Myhrvold read hundreds of cookbooks and essentially became a self-taught chef. In the mid-1990s, he took a leave of absence from his job to go to a professional chef's school in France.

That job that he had left was at Microsoft, where Myhrvold served as the company's chief technology officer. With degrees in mathematics and geophysics, as well as Ph.D.s in mathematical economics and theoretical physics, Myhrvold is more well-known for his work in the world of science and technology than he is for his cooking.
Food continued to be a passion, though, and Myhrvold found a way to combine that love with his love of science. Along with his two co-authors, Chris Young and Maxime Bilet, Myhrvold created a self-published, highly produced, six-volume cookbook entitled, Modernist Cuisine: The Art and Science of Cooking.
"Food, like anything else in the physical world, obeys the laws of physics," explains Mhyrvold. "The fact is when you whisk together some oil and lemon juice and make mayonnaise, you're using the principles of physics and chemistry there, too. I think that understanding how those principles affect cooking helps you cook better."
That scientific approach to food is part of the modernist movement, which strives to understand science in the kitchen and to use new technologies and techniques to change how people eat and appreciate food.
It's a movement that started in Spain, under the leadership of a Catalan Spanish chef named Ferran Adria. But increasingly, chefs outside of Spain are experimenting with modernist cooking, like Jose Andres of Washington, D.C. Andres studied under Adria, and his restaurant, Minibar, is known for its innovation and creativity with food.
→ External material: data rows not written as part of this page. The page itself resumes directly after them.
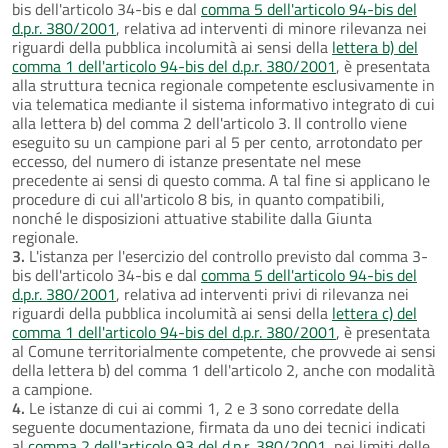
bis dell'articolo 34-bis e dal
comma 5 dell'articolo 94-bis del
d.p.r. 380/2001
, relativa ad interventi di minore rilevanza nei
riguardi della pubblica incolumità ai sensi della
lettera b) del
comma 1 dell'articolo 94-bis del d.p.r. 380/2001
, è presentata
alla struttura tecnica regionale competente esclusivamente in
via telematica mediante il sistema informativo integrato di cui
alla lettera b) del comma 2 dell'articolo 3. Il controllo viene
eseguito su un campione pari al 5 per cento, arrotondato per
eccesso, del numero di istanze presentate nel mese
precedente ai sensi di questo comma. A tal fine si applicano le
procedure di cui all'articolo 8 bis, in quanto compatibili,
nonché le disposizioni attuative stabilite dalla Giunta
regionale.
3.
L'istanza per l'esercizio del controllo previsto dal comma 3-
bis dell'articolo 34-bis e dal
comma 5 dell'articolo 94-bis del
d.p.r. 380/2001
, relativa ad interventi privi di rilevanza nei
riguardi della pubblica incolumità ai sensi della
lettera c) del
comma 1 dell'articolo 94-bis del d.p.r. 380/2001
, è presentata
al Comune territorialmente competente, che provvede ai sensi
della lettera b) del comma 1 dell'articolo 2, anche con modalità
a campione.
4.
Le istanze di cui ai commi 1, 2 e 3 sono corredate della
seguente documentazione, firmata da uno dei tecnici indicati
al
comma 2 dell'articolo 93 del d.p.r. 380/2001
, nei limiti delle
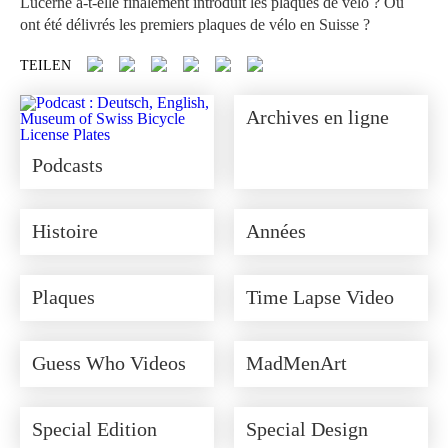
Lucerne a-t-elle finalement introduit les plaques de vélo ? Où
ont été délivrés les premiers plaques de vélo en Suisse ?
Archives en ligne
Podcasts
Histoire
Années
Plaques
Time Lapse Video
Guess Who Videos
MadMenArt
Special Edition
Special Design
Andres thinks Myhrvold's book will be a gift to humanity; a way to preserve the techniques and creativity of cooking in the early 21st century. They are techniques that he himself uses as he tries to reinvent traditional food. And, as Andres point out, what's considered traditional now was likely revolutionary once upon a time.
"Today we take New England clam chowder as something traditional that makes our roots as American cooking very solid, with a lot of foundation," says Andres. "But the first person who decided to mix potatoes and clams and bacon and cream, in his own way 100 to 200 years ago, was a modernist."
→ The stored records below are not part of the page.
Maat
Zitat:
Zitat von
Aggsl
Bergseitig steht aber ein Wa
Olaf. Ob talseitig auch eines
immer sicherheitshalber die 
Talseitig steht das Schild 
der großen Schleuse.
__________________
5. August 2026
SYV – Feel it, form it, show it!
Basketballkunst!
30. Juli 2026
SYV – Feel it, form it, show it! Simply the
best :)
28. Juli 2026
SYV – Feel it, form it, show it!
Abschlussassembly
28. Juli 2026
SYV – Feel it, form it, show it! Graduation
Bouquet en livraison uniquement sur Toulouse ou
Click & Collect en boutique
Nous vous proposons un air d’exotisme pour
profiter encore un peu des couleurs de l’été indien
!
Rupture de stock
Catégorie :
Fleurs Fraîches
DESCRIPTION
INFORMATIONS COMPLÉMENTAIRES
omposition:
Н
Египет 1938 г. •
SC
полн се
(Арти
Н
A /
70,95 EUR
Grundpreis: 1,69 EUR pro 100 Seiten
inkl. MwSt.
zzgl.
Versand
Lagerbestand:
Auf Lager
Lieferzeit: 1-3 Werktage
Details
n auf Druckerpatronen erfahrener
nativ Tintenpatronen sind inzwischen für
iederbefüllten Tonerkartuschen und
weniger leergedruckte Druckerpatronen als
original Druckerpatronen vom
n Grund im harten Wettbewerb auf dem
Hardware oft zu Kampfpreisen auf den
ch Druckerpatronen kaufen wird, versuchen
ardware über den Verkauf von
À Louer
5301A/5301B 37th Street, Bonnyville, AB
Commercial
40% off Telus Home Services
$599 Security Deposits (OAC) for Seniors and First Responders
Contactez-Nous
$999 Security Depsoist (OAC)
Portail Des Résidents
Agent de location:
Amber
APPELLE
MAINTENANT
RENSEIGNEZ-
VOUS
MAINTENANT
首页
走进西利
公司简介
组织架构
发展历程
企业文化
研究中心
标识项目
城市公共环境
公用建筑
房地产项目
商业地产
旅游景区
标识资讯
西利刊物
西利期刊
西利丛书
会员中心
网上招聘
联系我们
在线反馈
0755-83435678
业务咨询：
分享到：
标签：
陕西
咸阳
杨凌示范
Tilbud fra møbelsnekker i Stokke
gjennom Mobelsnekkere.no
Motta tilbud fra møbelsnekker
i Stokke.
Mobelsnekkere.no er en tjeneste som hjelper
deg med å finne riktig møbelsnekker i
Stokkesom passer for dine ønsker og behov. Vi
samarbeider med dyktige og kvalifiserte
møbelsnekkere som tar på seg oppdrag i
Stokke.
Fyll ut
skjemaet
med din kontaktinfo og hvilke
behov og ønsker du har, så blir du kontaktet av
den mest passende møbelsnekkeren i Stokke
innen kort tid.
Myhrvold also uses traditional cooking as a jumping-off point; an example is that old American standby, barbecue. The book has extensive information about smoking, and the differences between grilling and barbecue. But it also demonstrates how to do traditional barbecue in a nontraditional way, using techniques from sous-vide, which involves cooking at low, accurate temperatures, usually in a water bath.
At first glance, these kinds of elaborate techniques might seem intimidating — calling for unfamiliar, high-tech equipment. But Myhrvold says that 80 percent of the book can be cooked with items available at any ordinary kitchen store.
As for following the 1,600 complex recipes? The book contains elaborate photographs and detailed step-by-step illustrations providing information on both the how and the why of modernist techniques.
In fact, the astonishing photography is one of the ways Myhrvold hopes to get people excited about the book.
"Early on in the book project, I hit on the idea of doing cutaway photos — what's happening inside your food as it cooks," he says. "You see the glowing coals, and the fat flaring up from the burger, and the burgers themselves are cut in half so you can see the heat progressing through the burger. And by doing that, you got people excited, and I would show them a view of food they'd never seen before."
With a retail price of $625 ($461.62 online), there's some question as to who might be able to afford a copy of Modernist Cuisine. But, as Myhrvold points out, the book costs less per pound than Parmigiano Reggiano — and about as much as dinner for two at a top restaurant.
And, it will last much, much longer.